= Answer (law) =

Legal document, filed in response to a complaint

In law, an answer was originally a solemn assertion in opposition to someone or something, and thus generally any counter-statement or defense, a reply to a question or response, or objection, or a correct solution of a problem.

In the common law, an answer is the first pleading by a defendant, usually filed and served upon the plaintiff within a certain strict time limit after a civil complaint or criminal information or indictment has been served upon the defendant. It may have been preceded by an optional "pre-answer" motion to dismiss or demurrer; if such a motion is unsuccessful, the defendant must file an answer to the complaint or risk an adverse default judgment.
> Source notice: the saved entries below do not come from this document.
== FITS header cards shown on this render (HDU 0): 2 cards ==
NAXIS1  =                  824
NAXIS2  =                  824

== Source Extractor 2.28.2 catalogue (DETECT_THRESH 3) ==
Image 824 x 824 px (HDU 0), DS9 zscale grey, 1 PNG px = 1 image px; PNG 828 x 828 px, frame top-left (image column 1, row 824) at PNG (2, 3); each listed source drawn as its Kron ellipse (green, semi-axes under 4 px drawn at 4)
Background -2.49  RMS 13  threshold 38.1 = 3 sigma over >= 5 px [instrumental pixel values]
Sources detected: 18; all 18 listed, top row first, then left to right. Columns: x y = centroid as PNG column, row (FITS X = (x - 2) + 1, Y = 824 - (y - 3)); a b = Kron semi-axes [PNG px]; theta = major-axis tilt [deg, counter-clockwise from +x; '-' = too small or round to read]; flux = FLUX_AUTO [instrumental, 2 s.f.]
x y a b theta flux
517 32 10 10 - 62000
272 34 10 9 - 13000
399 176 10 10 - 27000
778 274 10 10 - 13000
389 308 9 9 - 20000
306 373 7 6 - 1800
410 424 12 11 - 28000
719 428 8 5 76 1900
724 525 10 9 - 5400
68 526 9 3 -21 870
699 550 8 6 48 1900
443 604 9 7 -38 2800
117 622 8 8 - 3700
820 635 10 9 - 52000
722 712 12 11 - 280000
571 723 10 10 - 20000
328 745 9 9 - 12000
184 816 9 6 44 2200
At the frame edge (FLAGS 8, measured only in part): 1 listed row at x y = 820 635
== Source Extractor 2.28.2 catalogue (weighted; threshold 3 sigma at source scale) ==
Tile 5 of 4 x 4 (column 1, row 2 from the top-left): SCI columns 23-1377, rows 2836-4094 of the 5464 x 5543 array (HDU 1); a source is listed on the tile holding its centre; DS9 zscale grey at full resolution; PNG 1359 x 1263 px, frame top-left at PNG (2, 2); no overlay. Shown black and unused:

In a criminal case, there is usually an arraignment or some other kind of appearance before the defendant comes to court. The pleading in the criminal case, which is entered on the record in open court, is usually either guilty or not guilty. Generally, speaking in private, civil cases there is no plea entered of guilt or innocence. There is only a judgment that grants money damages or some other kind of equitable remedy such as restitution or a permanent injunction. Criminal cases may lead to fines or other punishment, such as imprisonment.

The famous Latin Responsa Prudentium ("answers of the learned ones") were the accumulated views of many successive generations of Roman lawyers, a body of legal opinion which gradually became authoritative.

During debates of a contentious nature, deflection, colloquially known as 'changing the topic', has been widely observed, and is often seen as a failure to answer a question.